Lawyer proud to be a Utahn and to help fight for Hispanics
It could have started about the time Martinez, a 1st Cavalry foot soldier, was sitting on a rock in Cambodia reading a copy of U.S. News and World Report. "There was Nixon saying we weren't in Cambodia," Martinez recalls with a sardonic laugh.
Now a prominent Utah attorney, Martinez has proven to be the proverbial thorn in the side of the white establishment, particularly as it relates to discrimination and injustices toward Hispanic peoples. "For 99 percent of my clientele, Spanish is their first language," he said.
Unlike most Hispanics who now call Utah home, Martinez was born and raised here. His parents had migrated from New Mexico where his family roots stretch back 330 years. Like thousands of other Hispanics, his father came to work the Bingham copper mine in the years following World War II.
His parents settled in southwest Salt Lake County, raised a family and became a respected part of the diverse working-class communities that defined the mining towns of Bingham and Lark.
"I was as much a Utahn as you can get," Martinez said. "I spoke English, I went to school, I went to college.

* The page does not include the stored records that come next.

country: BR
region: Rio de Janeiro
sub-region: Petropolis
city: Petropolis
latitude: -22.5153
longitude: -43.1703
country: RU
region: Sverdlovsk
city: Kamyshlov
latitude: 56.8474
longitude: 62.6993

It was my last name that identified me as as a foreign element, that and the fact I worshipped at a different church (than most Utahns growing up in the 1960s)."
A draftee at age 19, Martinez pulled a two-year hitch in Vietnam from 1969 to 1971.

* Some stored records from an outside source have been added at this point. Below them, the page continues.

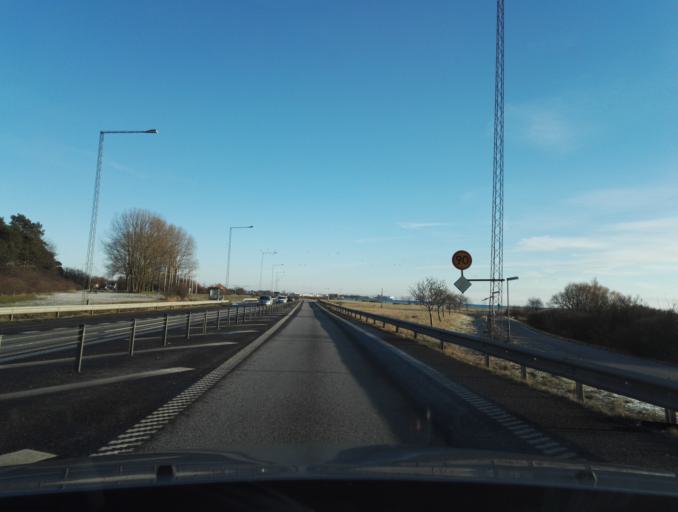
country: SE
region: Skane
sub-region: Trelleborgs Kommun
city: Skare
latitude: 55.3773
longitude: 13.0972
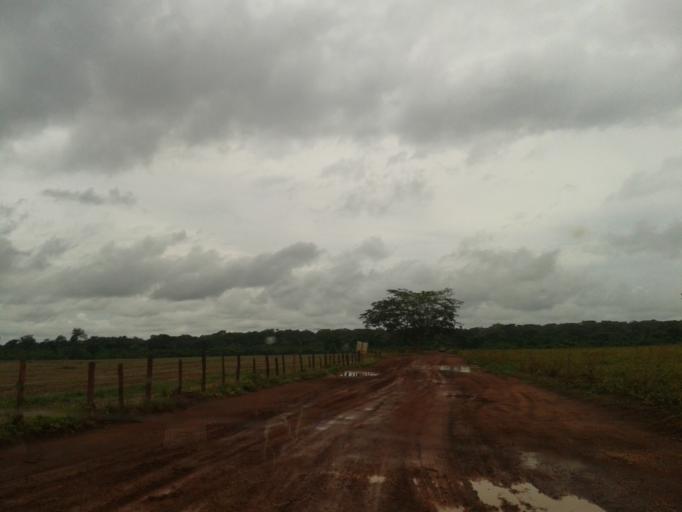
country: BR
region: Minas Gerais
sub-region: Santa Vitoria
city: Santa Vitoria
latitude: -18.7074
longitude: -49.9644
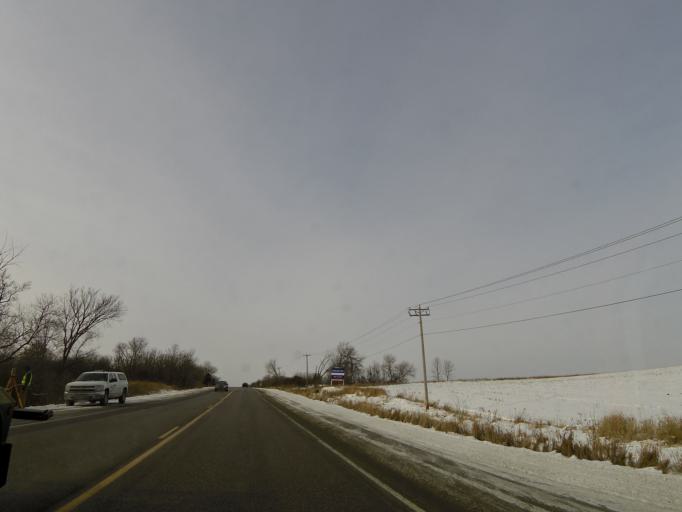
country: US
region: Minnesota
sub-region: Carver County
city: Victoria
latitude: 44.8913
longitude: -93.6925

With the help of a grant from the Ford Foundation, Martinez then found himself attending the University of Utah, the first in his family to pursue a college degree. He was also part of cadre of young Hispanics attending the U. who would go on to be the vanguard for Latinos who would follow their footsteps. Leaders like Andy Valdez, Solomon Chaco and Pete Suazo.

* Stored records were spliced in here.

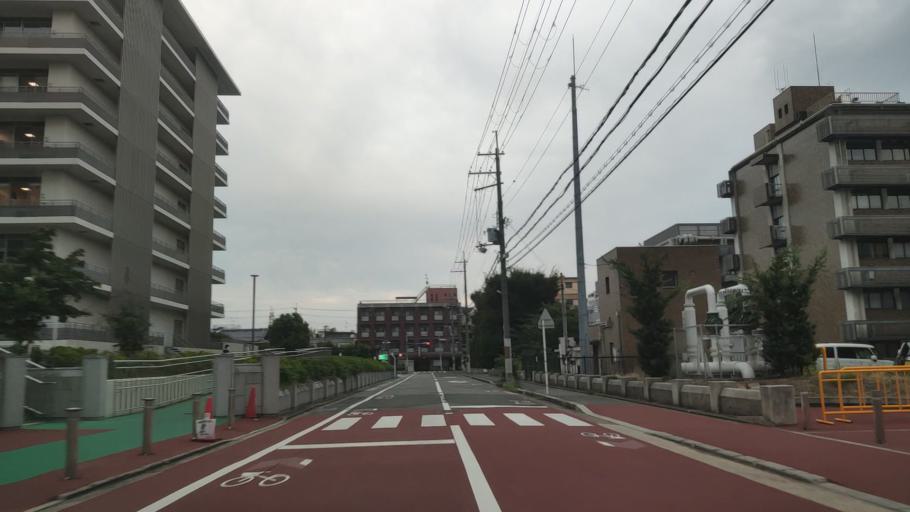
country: JP
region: Kyoto
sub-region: Kyoto-shi
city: Kamigyo-ku
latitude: 35.0197
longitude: 135.7759
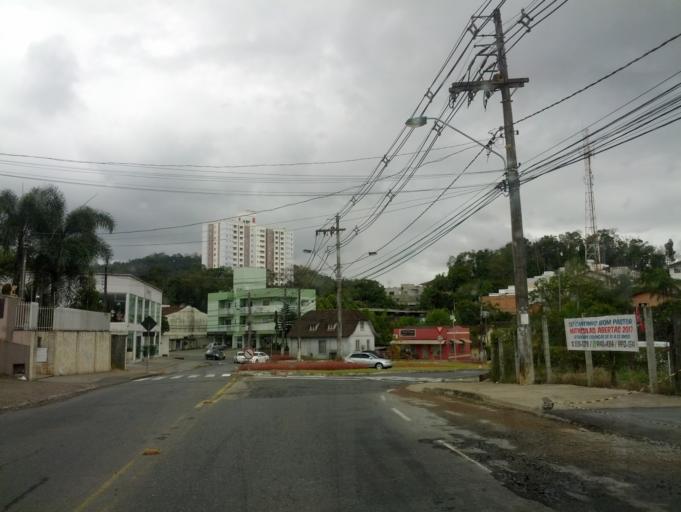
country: BR
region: Santa Catarina
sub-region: Blumenau
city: Blumenau
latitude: -26.9156
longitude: -49.1100
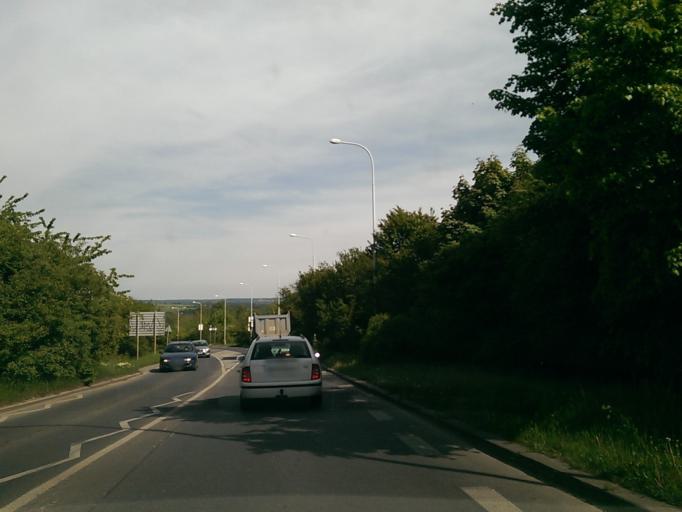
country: CZ
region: Central Bohemia
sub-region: Okres Praha-Zapad
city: Pruhonice
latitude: 50.0337
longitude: 14.5385
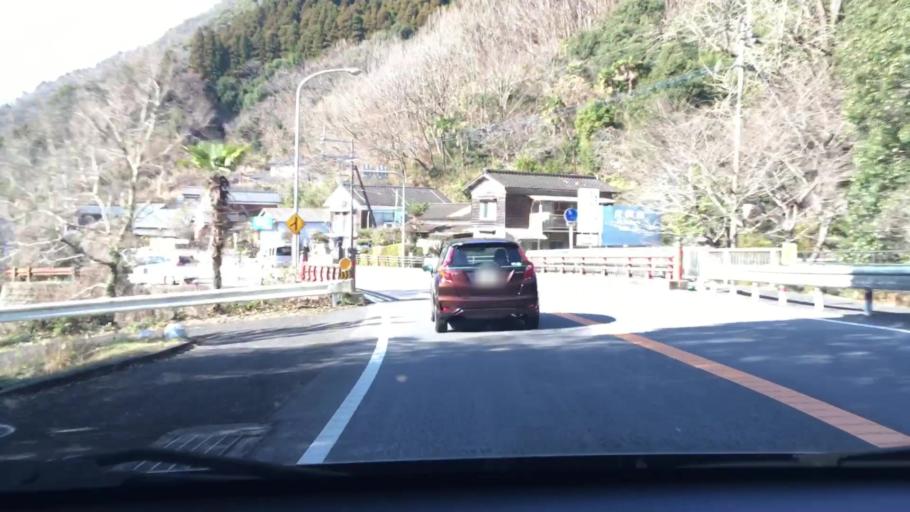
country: JP
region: Oita
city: Saiki
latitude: 32.9949
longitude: 131.8278
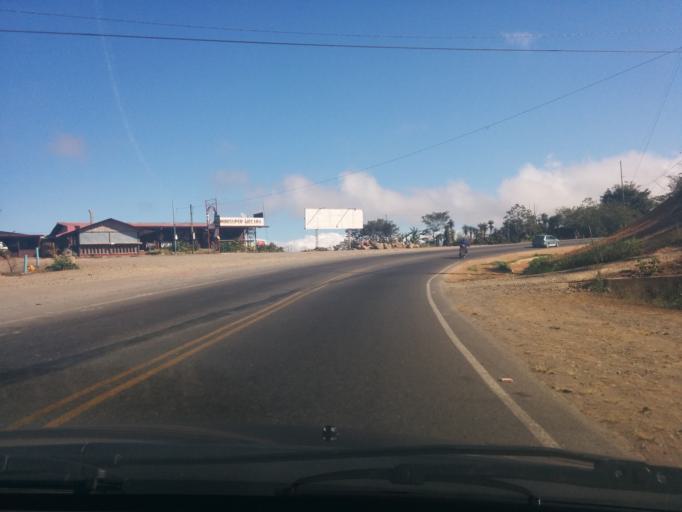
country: CR
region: Alajuela
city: San Rafael
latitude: 10.0492
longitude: -84.5071
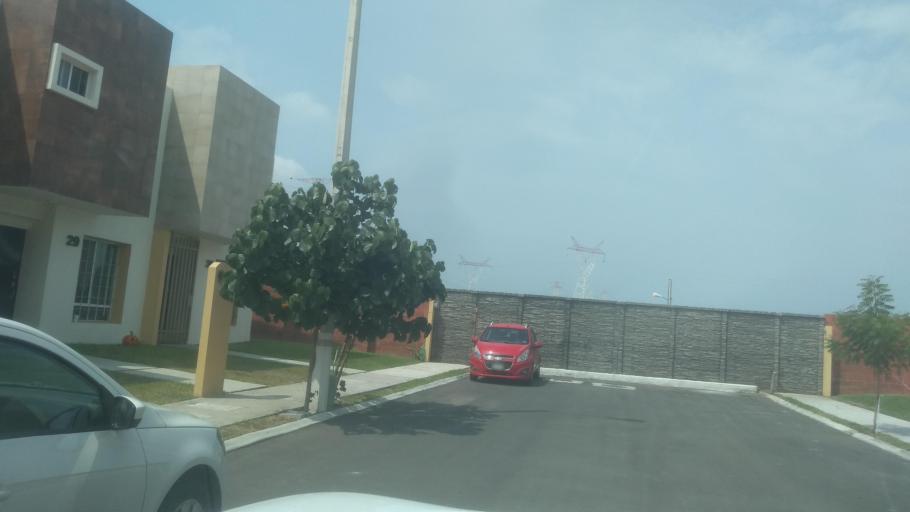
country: MX
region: Veracruz
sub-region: Veracruz
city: Las Amapolas
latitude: 19.1674
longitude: -96.1805
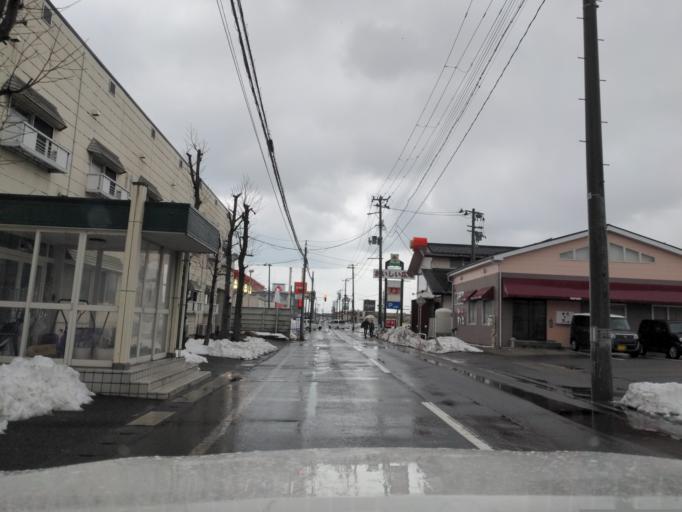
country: JP
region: Niigata
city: Kashiwazaki
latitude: 37.3595
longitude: 138.5684
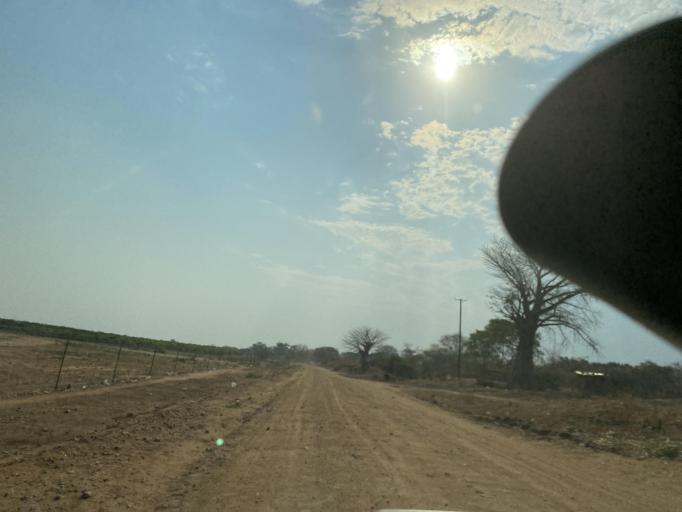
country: ZW
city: Chirundu
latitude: -15.9311
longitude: 28.9559
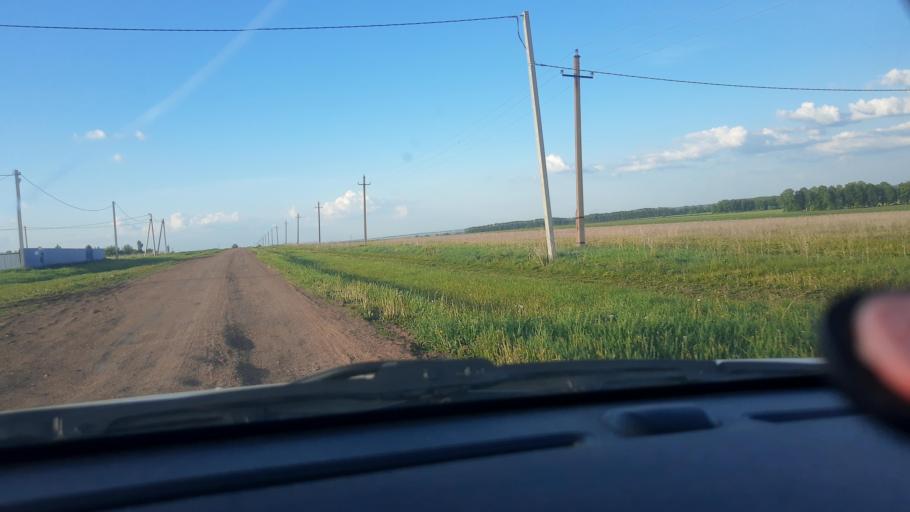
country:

"There weren't very many (Hispanics at the U.) but those that went have had a tremendous impact on Utah politics," he said.
When Martinez graduated from the University of Utah Law School in 1976, he became the first practicing Hispanic lawyer in the state. He credits the diligence of a law professor, Lionel Frankel, who took an interest in him and other minority students, helping them navigate the bureaucratic morass.
Six years later, Martinez was named deputy general counsel of the Equal Employment Opportunity Commission, where he supervised all U.S. government attorneys who enforced employment discrimination laws. He returned in 1984 to carry on the fight for Hispanics in his home state.
He is still challenging the establishment's protestations of innocence. When police say there is no racial profiling, he says baloney. When universities say they are doing enough to recruit Spanish-speaking staff and faculty, he snickers. When a Latino businessman is unjustly accused, he files a lawsuit.